Aypa Power, a utility-scale energy storage and hybrid renewables developer backed by Blackstone, has closed a USD 1.5 billion debt financing facility aimed at accelerating the construction of its battery energy storage system portfolio through 2028.
The three-year construction warehouse revolving credit facility includes an accordion feature allowing expansion by an additional USD 500 million, bringing potential total financing to USD 2 billion. According to the company, this represents the largest warehouse financing executed to date for a storage-focused independent power producer, underscoring the increasing scale at which battery developers are now operating.
Warehouse facilities of this size signal a structural change in how storage assets are financed. Rather than relying solely on individual project finance once assets reach notice to proceed, developers with deep pipelines and repeatable construction profiles are gaining access to flexible capital pools that can be deployed across multiple projects. For Aypa Power, the facility will serve as the primary funding source for construction-ready projects scheduled to reach commercial operation over the next four years, reducing execution risk and shortening development timelines.

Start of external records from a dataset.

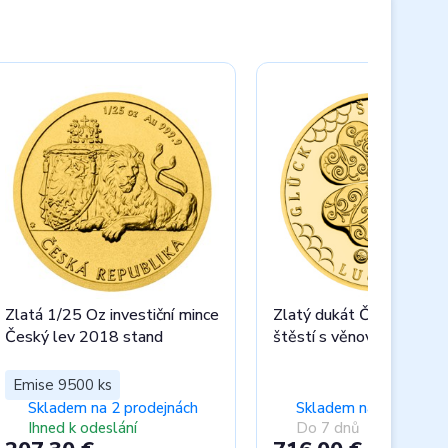
Zlatá 1/25 Oz investiční mince
Zlatý dukát Čtyřlístek p
Český lev 2018 stand
štěstí s věnováním proof
Emise 9500 ks
Skladem na 2 prodejnách
Skladem na 1 prodejn
Ihned k odeslání
Do 7 dnů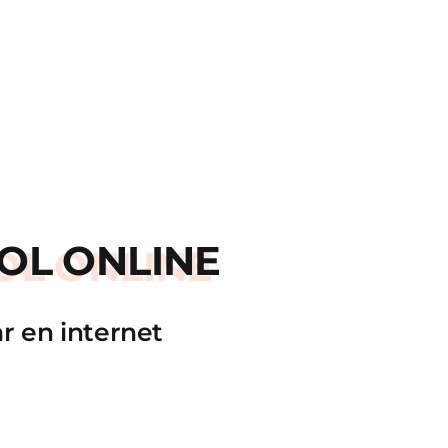
OL ONLINE
r en internet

The lender group reflects strong participation from global financial institutions. Canadian Imperial Bank of Commerce and Wells Fargo acted as lead structuring agents, with Banco Santander, BNP Paribas, ING Capital, Natixis, Royal Bank of Canada, and Societe Generale joining as coordinating lead arrangers. The breadth of the syndicate highlights how battery storage has moved into the mainstream of bankable energy infrastructure, supported by more predictable revenue mechanisms and improving asset performance data.
Aypa Power currently has 30 projects either operational or under construction, alongside a development pipeline exceeding 22 gigawatts. While pipeline size alone does not guarantee execution, access to warehouse financing allows developers to convert late-stage projects into operating assets more efficiently, particularly as interconnection queues, supply chain constraints, and construction costs remain key bottlenecks across North American power markets.